:: Exercise objective ::
Starting at the first line of the data, print every line up to and including the one with "Figure 4. Finite", but no pictures.

:: The data ::
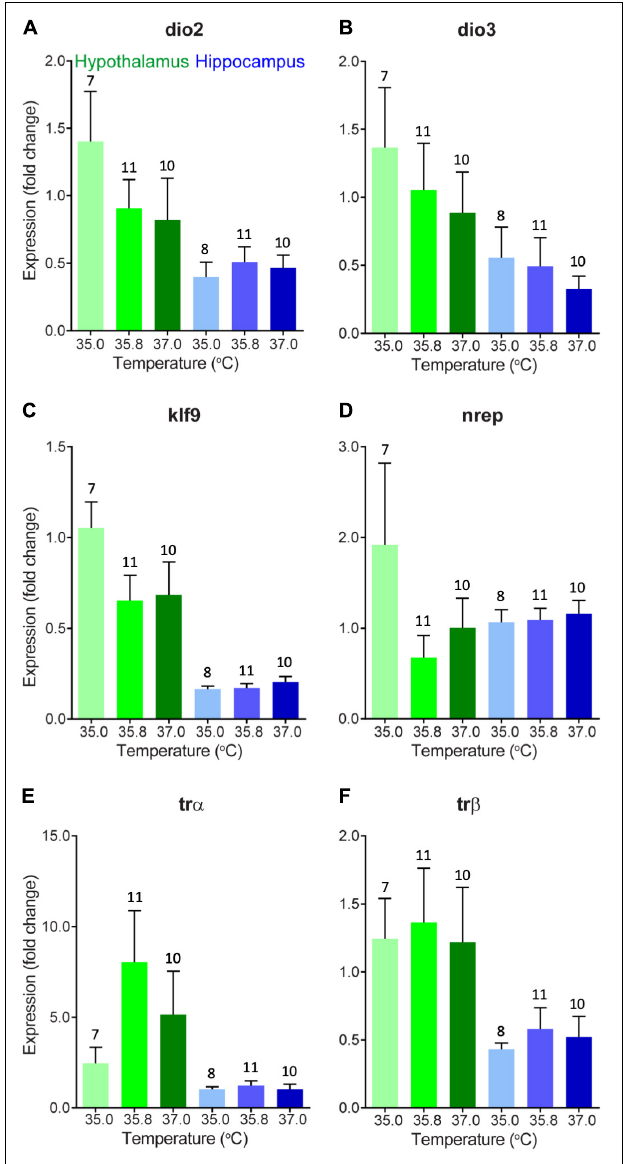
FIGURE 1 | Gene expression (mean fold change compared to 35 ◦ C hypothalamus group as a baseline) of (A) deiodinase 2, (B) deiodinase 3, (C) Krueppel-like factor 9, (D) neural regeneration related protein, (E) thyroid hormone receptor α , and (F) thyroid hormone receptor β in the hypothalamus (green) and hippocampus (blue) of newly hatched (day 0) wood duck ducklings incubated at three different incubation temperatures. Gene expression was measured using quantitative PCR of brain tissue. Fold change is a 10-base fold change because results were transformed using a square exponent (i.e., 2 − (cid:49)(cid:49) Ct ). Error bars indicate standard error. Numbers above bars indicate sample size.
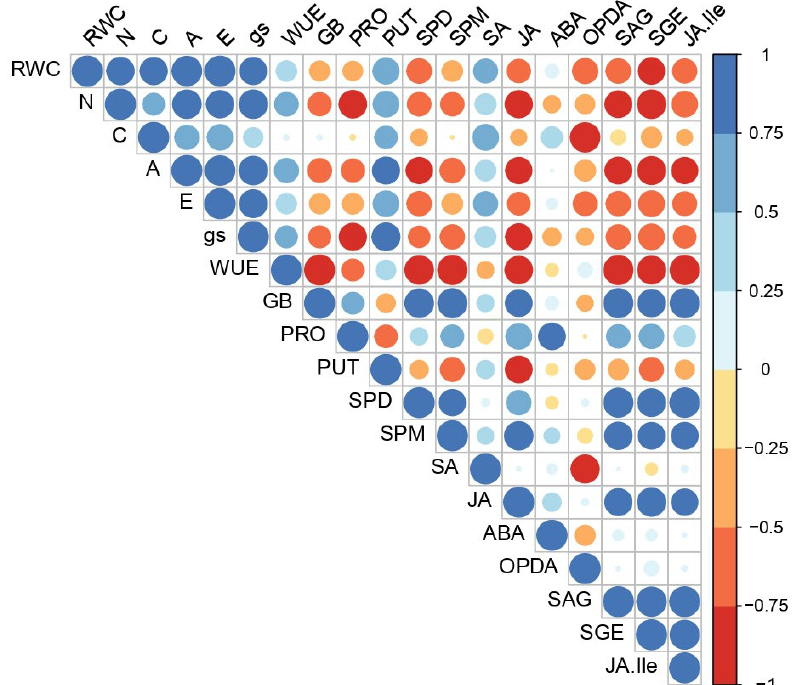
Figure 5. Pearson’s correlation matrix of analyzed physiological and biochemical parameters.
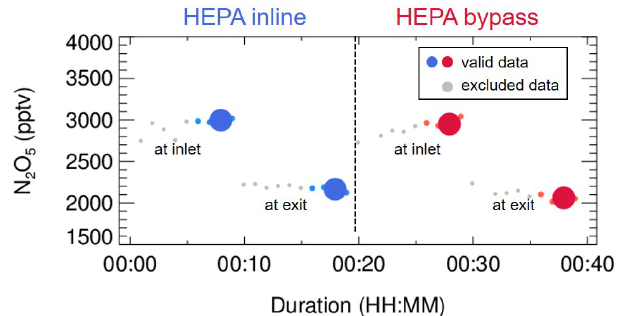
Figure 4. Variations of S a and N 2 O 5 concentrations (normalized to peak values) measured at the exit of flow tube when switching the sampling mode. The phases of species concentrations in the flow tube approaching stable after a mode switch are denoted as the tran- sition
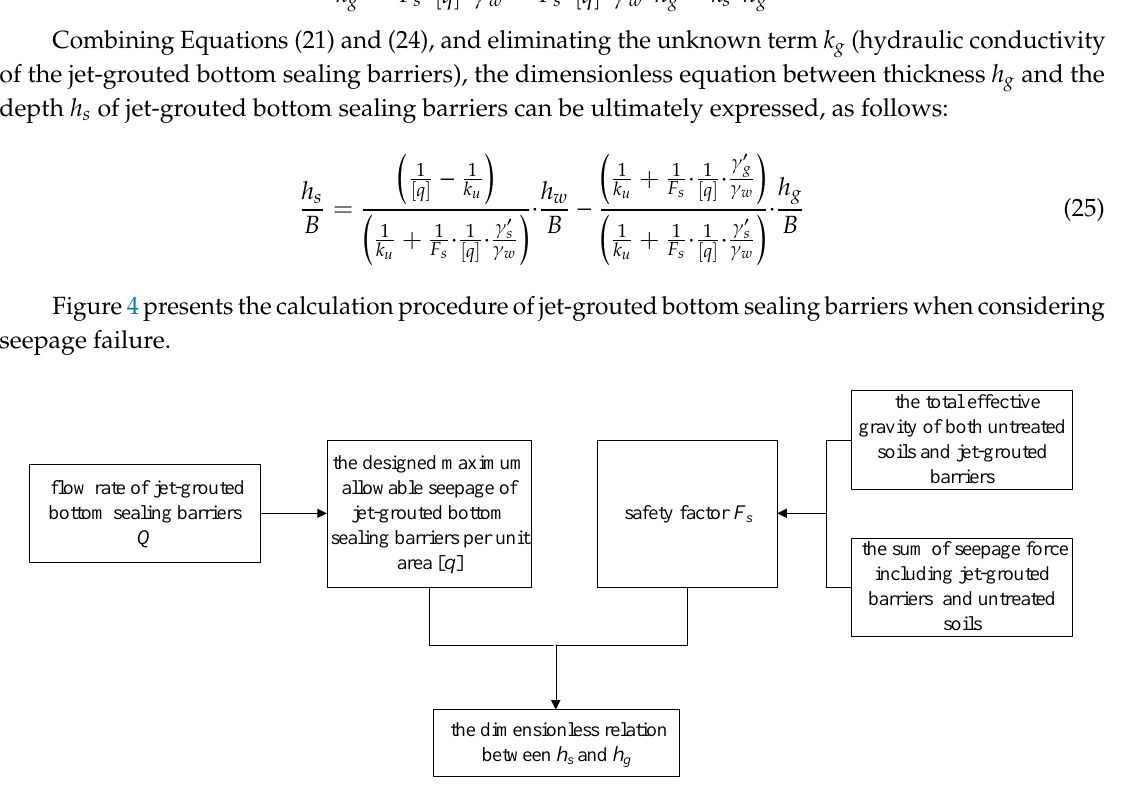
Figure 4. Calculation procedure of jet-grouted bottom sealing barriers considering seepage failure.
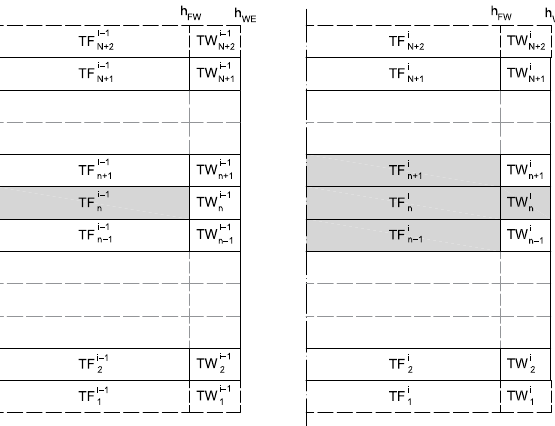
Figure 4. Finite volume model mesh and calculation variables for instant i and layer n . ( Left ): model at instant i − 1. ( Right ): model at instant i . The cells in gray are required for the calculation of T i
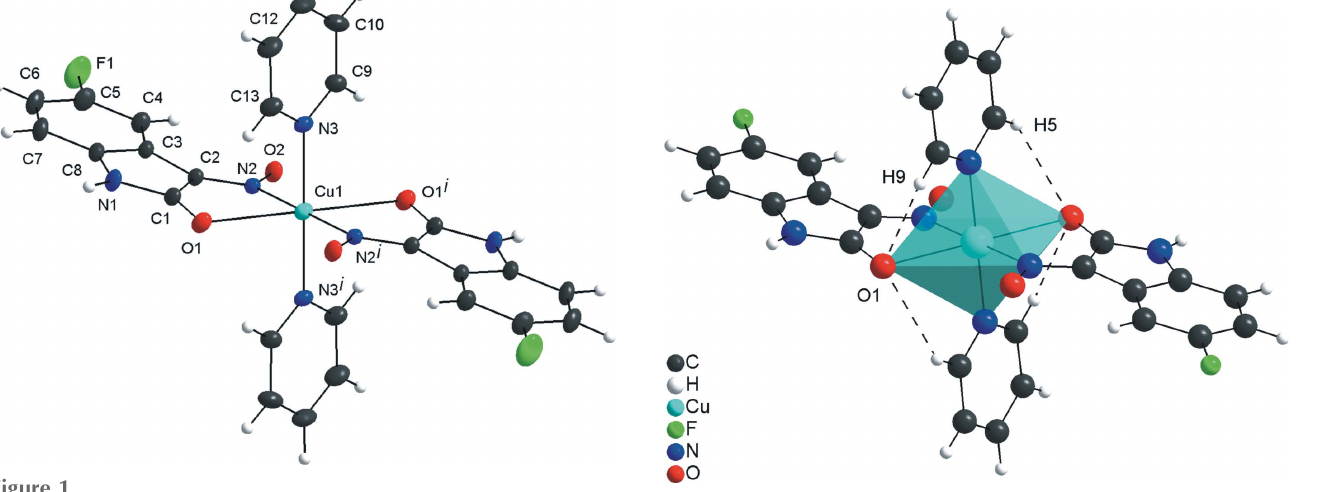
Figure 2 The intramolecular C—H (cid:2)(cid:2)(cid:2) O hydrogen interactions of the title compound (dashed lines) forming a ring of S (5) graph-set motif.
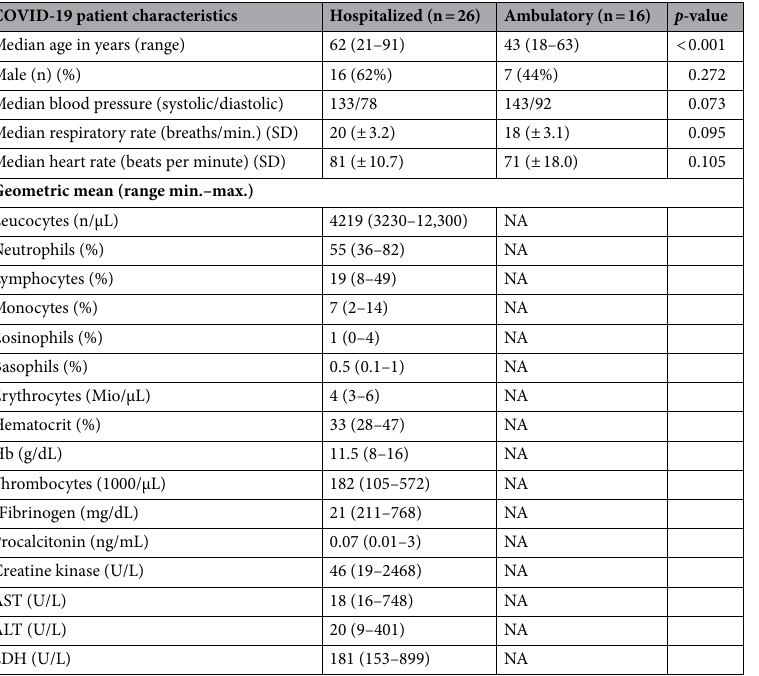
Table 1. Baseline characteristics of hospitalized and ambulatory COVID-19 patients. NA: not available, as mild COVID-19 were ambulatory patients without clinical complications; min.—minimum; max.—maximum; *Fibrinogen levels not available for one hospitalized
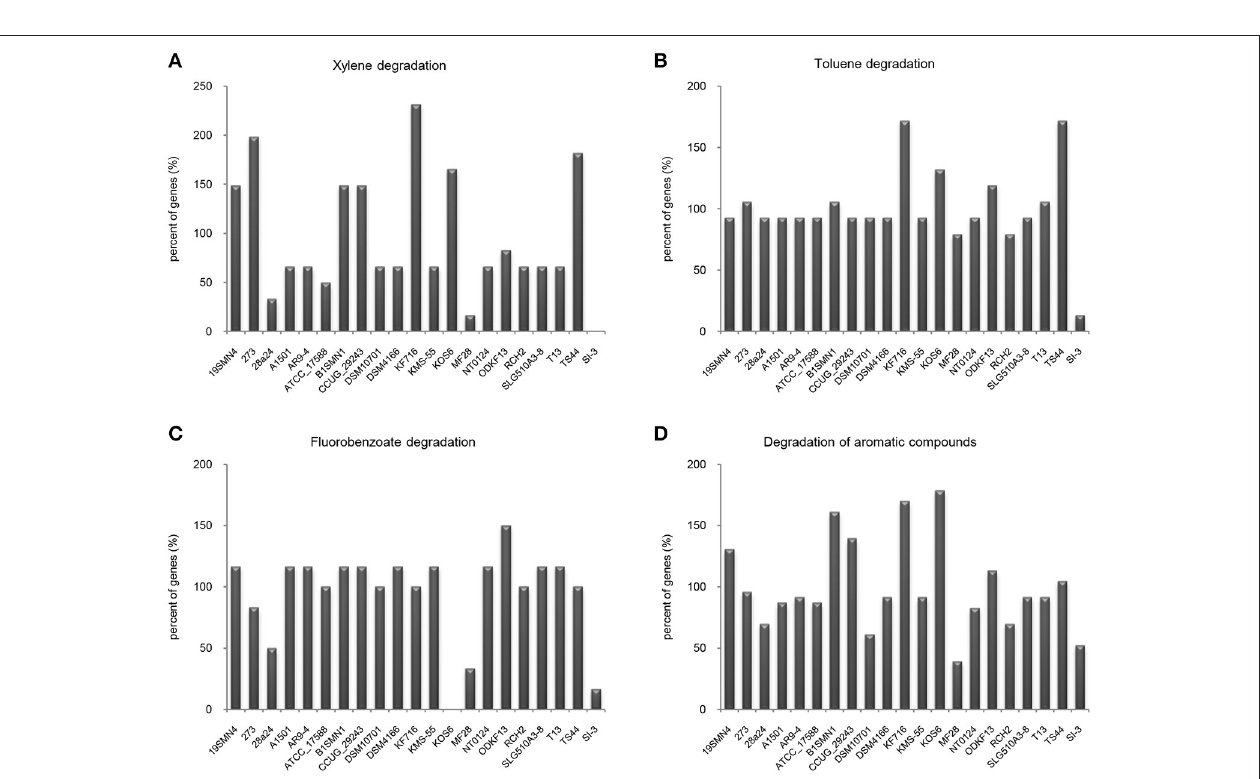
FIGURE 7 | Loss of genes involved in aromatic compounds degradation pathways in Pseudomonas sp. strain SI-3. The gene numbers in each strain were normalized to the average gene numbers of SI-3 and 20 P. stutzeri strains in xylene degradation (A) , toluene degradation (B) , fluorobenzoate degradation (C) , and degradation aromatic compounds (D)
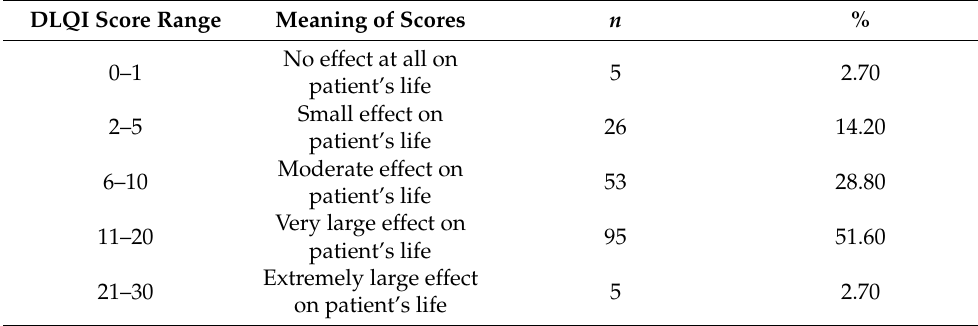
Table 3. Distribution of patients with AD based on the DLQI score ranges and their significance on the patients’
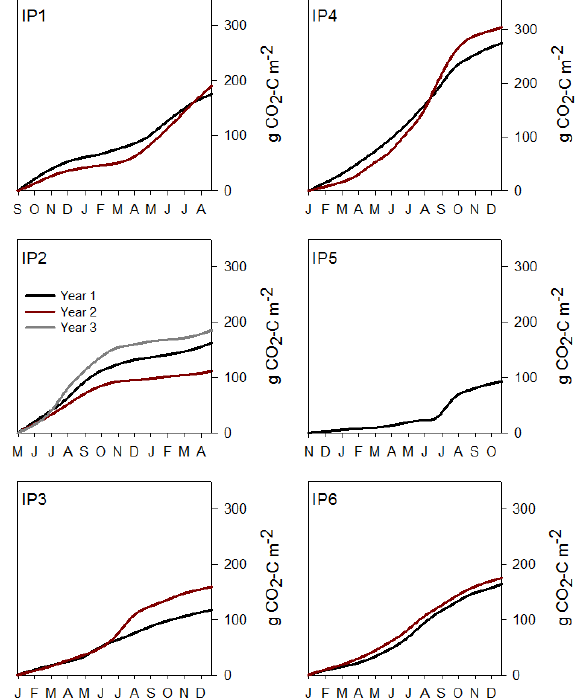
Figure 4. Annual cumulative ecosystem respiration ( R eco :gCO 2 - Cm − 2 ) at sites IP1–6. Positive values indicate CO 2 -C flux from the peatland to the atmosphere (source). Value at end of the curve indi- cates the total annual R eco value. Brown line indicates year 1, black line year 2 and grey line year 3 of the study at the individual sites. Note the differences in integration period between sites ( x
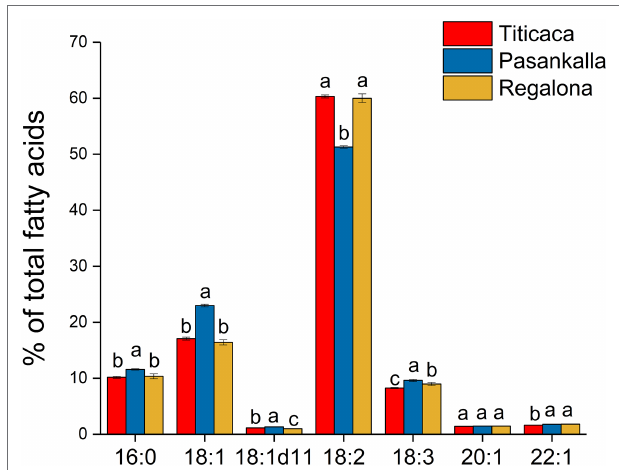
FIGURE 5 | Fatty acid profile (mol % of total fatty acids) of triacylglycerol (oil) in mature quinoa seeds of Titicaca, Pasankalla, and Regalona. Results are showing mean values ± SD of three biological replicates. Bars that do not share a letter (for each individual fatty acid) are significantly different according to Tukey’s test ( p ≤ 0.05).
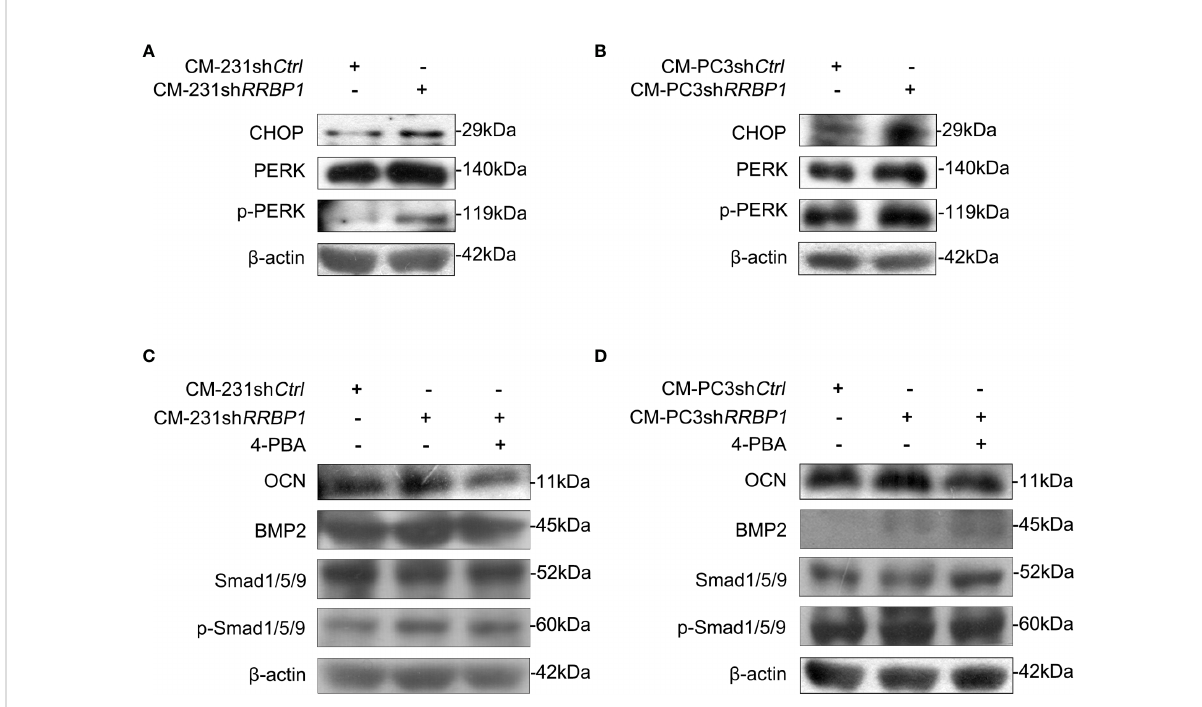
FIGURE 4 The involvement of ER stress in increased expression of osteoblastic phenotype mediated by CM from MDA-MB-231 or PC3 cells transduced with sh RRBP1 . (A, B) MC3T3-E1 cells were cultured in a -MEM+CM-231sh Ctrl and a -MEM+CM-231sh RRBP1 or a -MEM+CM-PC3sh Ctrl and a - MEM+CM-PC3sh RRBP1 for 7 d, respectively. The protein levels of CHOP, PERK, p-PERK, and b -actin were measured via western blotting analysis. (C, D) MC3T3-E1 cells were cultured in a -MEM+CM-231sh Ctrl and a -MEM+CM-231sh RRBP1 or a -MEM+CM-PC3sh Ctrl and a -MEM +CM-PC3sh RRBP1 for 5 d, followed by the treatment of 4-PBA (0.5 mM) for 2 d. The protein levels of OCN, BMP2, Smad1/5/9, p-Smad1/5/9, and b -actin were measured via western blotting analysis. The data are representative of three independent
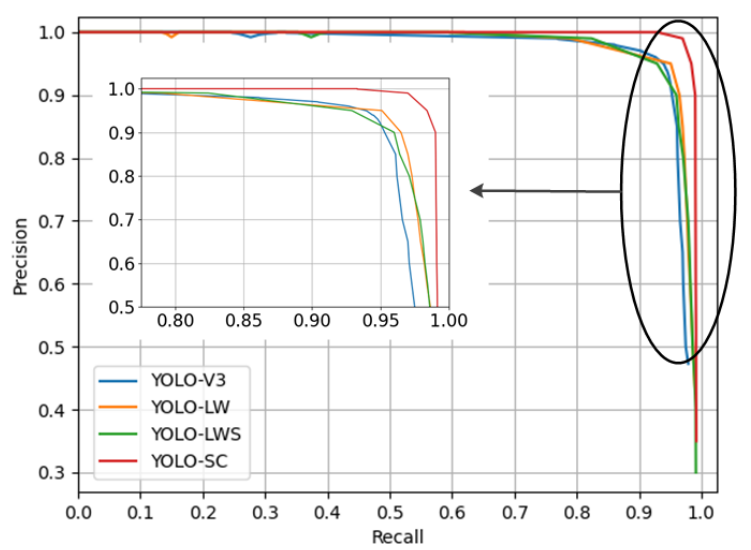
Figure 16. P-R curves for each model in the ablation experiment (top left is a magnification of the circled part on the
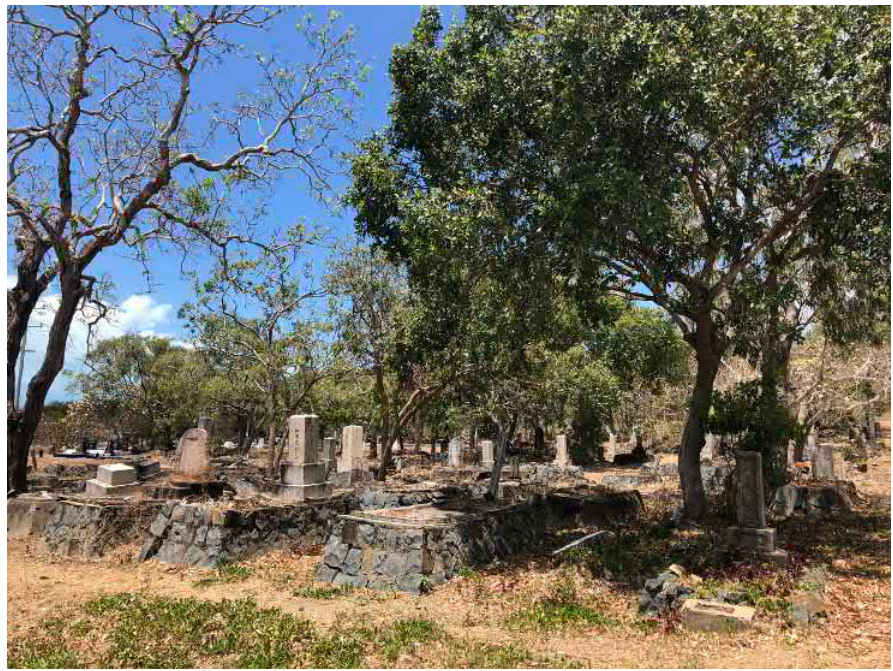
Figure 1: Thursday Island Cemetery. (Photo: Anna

:: Response ::
FIGURE 1 | Gene expression (mean fold change compared to 35 ◦ C hypothalamus group as a baseline) of (A) deiodinase 2, (B) deiodinase 3, (C) Krueppel-like factor 9, (D) neural regeneration related protein, (E) thyroid hormone receptor α , and (F) thyroid hormone receptor β in the hypothalamus (green) and hippocampus (blue) of newly hatched (day 0) wood duck ducklings incubated at three different incubation temperatures. Gene expression was measured using quantitative PCR of brain tissue. Fold change is a 10-base fold change because results were transformed using a square exponent (i.e., 2 − (cid:49)(cid:49) Ct ). Error bars indicate standard error. Numbers above bars indicate sample size.
Figure 5. Pearson’s correlation matrix of analyzed physiological and biochemical parameters.
Figure 4. Variations of S a and N 2 O 5 concentrations (normalized to peak values) measured at the exit of flow tube when switching the sampling mode. The phases of species concentrations in the flow tube approaching stable after a mode switch are denoted as the tran- sition
Figure 4. Calculation procedure of jet-grouted bottom sealing barriers considering seepage failure.
Figure 4. Finite volume model mesh and calculation variables for instant i and layer n . ( Left ): model at instant i − 1. ( Right ): model at instant i . The cells in gray are required for the calculation of T i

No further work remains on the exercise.